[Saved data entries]
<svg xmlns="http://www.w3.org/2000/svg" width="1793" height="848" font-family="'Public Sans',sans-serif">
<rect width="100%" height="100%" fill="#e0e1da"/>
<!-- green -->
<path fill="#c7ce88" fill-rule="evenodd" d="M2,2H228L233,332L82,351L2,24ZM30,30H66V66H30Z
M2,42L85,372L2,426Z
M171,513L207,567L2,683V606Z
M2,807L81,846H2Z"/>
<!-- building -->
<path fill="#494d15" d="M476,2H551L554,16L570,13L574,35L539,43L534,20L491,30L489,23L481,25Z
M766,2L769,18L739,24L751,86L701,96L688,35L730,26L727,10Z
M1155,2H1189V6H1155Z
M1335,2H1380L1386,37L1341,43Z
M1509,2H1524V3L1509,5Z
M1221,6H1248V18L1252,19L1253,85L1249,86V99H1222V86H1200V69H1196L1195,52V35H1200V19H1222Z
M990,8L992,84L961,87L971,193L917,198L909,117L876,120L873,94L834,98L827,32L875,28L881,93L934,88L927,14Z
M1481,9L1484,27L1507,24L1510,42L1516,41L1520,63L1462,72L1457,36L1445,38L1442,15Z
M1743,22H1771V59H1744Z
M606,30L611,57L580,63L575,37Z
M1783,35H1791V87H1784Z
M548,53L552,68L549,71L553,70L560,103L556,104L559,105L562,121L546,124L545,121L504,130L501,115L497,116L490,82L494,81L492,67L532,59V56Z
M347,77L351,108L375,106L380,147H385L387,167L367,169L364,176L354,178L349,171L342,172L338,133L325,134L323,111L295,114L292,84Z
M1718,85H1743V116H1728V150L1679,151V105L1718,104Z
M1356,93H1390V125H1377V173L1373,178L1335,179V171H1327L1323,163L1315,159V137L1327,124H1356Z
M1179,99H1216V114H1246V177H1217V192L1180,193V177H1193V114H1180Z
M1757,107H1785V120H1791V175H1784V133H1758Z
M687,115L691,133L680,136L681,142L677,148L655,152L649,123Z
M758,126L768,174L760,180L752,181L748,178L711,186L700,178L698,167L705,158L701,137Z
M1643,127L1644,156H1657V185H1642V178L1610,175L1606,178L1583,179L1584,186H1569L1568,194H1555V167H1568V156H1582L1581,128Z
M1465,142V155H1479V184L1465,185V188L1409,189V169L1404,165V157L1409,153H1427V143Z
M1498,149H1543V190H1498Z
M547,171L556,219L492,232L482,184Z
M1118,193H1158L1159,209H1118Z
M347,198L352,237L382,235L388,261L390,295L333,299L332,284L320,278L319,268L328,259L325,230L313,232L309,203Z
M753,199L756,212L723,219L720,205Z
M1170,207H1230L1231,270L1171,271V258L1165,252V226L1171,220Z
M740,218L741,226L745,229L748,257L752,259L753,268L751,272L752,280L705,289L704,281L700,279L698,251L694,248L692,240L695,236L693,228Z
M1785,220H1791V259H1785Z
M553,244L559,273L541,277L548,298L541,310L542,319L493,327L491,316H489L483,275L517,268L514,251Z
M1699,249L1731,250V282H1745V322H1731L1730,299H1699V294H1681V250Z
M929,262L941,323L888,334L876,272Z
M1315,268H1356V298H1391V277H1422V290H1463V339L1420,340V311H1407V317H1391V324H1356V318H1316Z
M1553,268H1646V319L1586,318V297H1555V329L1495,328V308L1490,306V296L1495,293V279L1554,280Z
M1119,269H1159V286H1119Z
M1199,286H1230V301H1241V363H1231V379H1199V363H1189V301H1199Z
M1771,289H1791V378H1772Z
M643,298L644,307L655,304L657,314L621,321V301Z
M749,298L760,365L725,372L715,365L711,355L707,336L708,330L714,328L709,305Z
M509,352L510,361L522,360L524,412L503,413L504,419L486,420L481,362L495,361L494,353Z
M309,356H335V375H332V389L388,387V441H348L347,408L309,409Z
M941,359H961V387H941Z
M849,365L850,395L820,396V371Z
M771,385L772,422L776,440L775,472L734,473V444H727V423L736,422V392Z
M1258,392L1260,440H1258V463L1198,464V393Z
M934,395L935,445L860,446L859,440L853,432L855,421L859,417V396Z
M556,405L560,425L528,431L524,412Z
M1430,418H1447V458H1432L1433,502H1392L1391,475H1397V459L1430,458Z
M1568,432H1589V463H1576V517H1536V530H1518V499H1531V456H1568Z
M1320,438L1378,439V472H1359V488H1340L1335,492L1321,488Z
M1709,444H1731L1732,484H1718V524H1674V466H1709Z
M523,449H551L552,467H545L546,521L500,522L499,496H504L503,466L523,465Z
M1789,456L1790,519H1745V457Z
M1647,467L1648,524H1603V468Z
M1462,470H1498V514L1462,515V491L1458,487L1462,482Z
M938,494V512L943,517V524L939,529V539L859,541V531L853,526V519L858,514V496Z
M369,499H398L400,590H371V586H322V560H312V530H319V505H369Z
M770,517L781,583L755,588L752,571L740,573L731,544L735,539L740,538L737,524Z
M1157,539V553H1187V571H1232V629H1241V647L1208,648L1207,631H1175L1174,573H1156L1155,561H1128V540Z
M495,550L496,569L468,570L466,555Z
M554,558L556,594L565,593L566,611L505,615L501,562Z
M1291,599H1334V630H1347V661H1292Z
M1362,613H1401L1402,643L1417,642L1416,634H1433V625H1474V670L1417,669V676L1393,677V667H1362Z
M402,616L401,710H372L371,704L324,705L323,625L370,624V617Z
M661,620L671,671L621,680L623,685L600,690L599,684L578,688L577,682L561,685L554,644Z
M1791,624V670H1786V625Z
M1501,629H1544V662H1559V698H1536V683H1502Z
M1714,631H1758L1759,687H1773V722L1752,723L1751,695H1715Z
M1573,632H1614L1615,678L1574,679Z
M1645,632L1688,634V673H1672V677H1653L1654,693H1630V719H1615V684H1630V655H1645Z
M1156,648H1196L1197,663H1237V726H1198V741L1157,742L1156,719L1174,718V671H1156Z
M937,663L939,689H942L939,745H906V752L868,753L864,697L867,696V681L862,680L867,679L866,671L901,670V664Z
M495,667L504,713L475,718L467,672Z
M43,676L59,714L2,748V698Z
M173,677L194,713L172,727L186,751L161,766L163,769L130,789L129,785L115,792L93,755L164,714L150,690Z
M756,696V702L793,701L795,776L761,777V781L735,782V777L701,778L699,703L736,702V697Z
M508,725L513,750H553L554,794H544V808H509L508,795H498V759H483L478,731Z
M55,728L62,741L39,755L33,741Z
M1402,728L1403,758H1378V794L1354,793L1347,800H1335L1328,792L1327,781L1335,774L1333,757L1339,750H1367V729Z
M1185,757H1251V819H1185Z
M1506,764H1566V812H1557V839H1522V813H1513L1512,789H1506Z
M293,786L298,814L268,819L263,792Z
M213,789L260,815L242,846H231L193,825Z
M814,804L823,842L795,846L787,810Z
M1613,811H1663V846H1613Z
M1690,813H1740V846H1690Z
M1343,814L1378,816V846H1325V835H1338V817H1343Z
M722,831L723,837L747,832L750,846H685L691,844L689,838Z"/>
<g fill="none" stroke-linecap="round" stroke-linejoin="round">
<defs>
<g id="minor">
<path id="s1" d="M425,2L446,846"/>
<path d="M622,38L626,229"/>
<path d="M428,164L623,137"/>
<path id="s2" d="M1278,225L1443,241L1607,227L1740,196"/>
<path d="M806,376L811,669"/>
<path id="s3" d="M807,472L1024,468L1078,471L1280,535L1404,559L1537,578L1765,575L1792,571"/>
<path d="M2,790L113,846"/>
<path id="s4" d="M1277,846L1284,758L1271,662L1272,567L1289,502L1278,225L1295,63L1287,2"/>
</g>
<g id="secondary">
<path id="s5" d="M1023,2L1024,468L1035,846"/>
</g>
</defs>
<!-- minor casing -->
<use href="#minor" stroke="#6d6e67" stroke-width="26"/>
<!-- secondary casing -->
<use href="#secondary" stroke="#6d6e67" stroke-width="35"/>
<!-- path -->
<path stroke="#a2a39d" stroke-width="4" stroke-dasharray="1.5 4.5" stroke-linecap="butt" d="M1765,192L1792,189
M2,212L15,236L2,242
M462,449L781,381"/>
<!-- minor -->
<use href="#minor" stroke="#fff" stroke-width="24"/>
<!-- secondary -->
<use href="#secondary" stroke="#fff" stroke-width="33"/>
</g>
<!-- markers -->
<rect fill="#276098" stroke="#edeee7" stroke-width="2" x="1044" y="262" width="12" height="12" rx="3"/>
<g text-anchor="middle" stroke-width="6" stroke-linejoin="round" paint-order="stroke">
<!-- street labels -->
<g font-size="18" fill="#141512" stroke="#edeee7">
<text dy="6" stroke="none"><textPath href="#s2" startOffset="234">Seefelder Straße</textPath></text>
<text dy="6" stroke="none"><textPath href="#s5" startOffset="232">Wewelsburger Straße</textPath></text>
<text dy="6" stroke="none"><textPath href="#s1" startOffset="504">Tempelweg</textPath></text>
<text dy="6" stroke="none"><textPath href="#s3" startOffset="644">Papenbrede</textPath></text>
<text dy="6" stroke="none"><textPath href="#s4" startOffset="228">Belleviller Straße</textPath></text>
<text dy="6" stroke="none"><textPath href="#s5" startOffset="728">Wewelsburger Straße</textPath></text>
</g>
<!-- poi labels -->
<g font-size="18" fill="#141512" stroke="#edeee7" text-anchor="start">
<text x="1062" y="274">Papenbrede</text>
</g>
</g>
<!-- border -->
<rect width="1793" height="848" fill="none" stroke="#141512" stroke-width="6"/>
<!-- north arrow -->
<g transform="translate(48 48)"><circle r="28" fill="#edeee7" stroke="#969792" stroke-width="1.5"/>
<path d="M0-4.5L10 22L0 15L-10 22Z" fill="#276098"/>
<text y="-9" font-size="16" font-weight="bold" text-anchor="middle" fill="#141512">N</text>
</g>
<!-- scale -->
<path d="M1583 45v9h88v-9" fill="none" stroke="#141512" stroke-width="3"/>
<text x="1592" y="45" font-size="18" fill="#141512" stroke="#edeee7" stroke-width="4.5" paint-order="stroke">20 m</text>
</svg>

Task directions
Copy each line containing the word "linecap" from the data.

Answer box
<g fill="none" stroke-linecap="round" stroke-linejoin="round">
<path stroke="#a2a39d" stroke-width="4" stroke-dasharray="1.5 4.5" stroke-linecap="butt" d="M1765,192L1792,189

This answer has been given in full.